Data section =

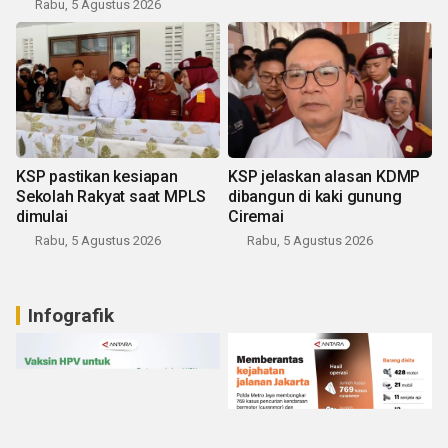
Rabu, 5 Agustus 2026
KSP pastikan kesiapan
KSP jelaskan alasan KDMP
Sekolah Rakyat saat MPLS
dibangun di kaki gunung
dimulai
Ciremai
Rabu, 5 Agustus 2026
Rabu, 5 Agustus 2026
Infografik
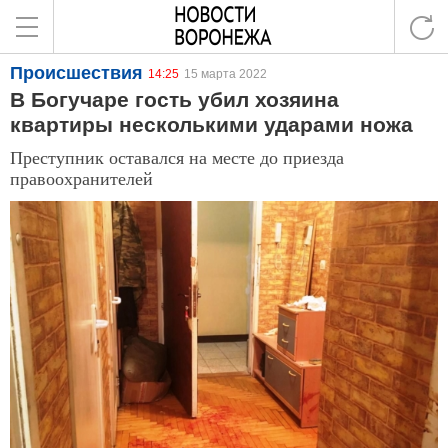
Происшествия
14:25
15 марта 2022
В Богучаре гость убил хозяина
квартиры несколькими ударами ножа
Преступник оставался на месте до приезда
правоохранителей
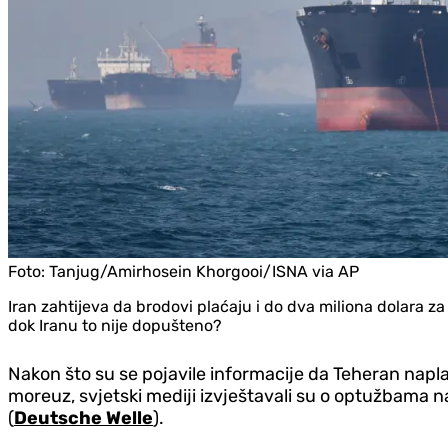
Foto:
Tanjug/Amirhosein Khorgooi/ISNA via AP
Iran zahtijeva da brodovi plaćaju i do dva miliona dolara 
dok Iranu to nije dopušteno?
Nakon što su se pojavile informacije da Teheran napla
moreuz, svjetski mediji izvještavali su o optužbama 
(
Deutsche Welle
).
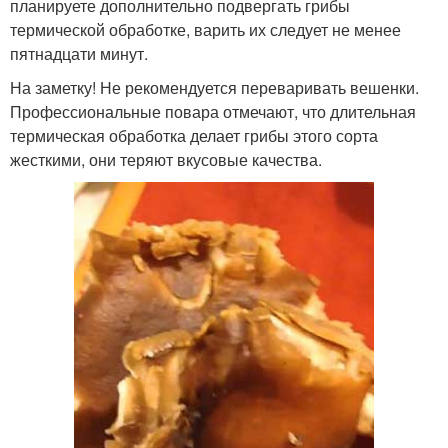
планируете дополнительно подвергать грибы
термической обработке, варить их следует не менее
пятнадцати минут.
На заметку! Не рекомендуется переваривать вешенки.
Профессиональные повара отмечают, что длительная
термическая обработка делает грибы этого сорта
жесткими, они теряют вкусовые качества.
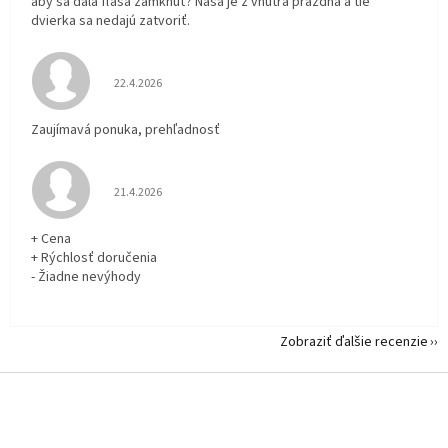
aby sa dala fľaša zamknúť? Naša je z vnútra prázdna a tie
dvierka sa nedajú zatvoriť.
Hodnotenie obchodu je 5 z 5 hviezdičiek.
22.4.2026
Zaujímavá ponuka, prehľadnosť
Hodnotenie obchodu je 5 z 5 hviezdičiek.
21.4.2026
+ Cena
+ Rýchlosť doručenia
- Žiadne nevýhody
Zobraziť ďalšie recenzie
Z
á
p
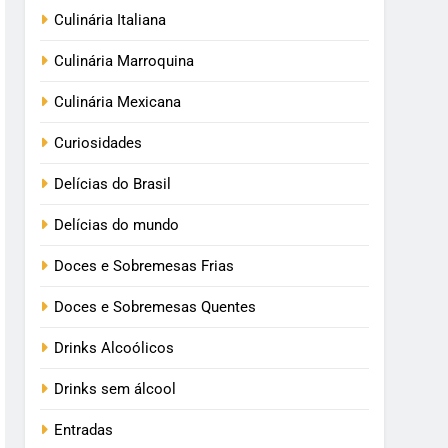
Culinária Italiana
Culinária Marroquina
Culinária Mexicana
Curiosidades
Delícias do Brasil
Delícias do mundo
Doces e Sobremesas Frias
Doces e Sobremesas Quentes
Drinks Alcoólicos
Drinks sem álcool
Entradas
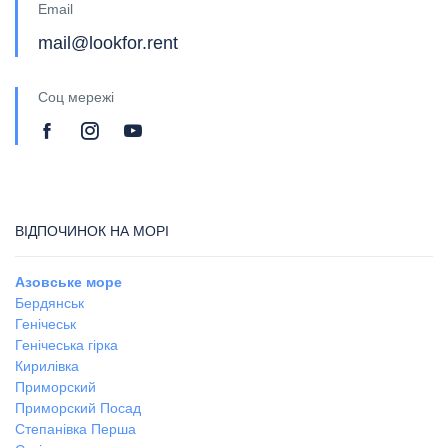
Email
mail@lookfor.rent
Соц мережі
ВІДПОЧИНОК НА МОРІ
Азовське море
Бердянськ
Генічеськ
Генічеська гірка
Кирилівка
Приморский
Приморский Посад
Степанівка Перша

Exercise = Search the listing above for "Delícias" and copy every line that holds it.

Result of this exercise =
Delícias do Brasil
Delícias do mundo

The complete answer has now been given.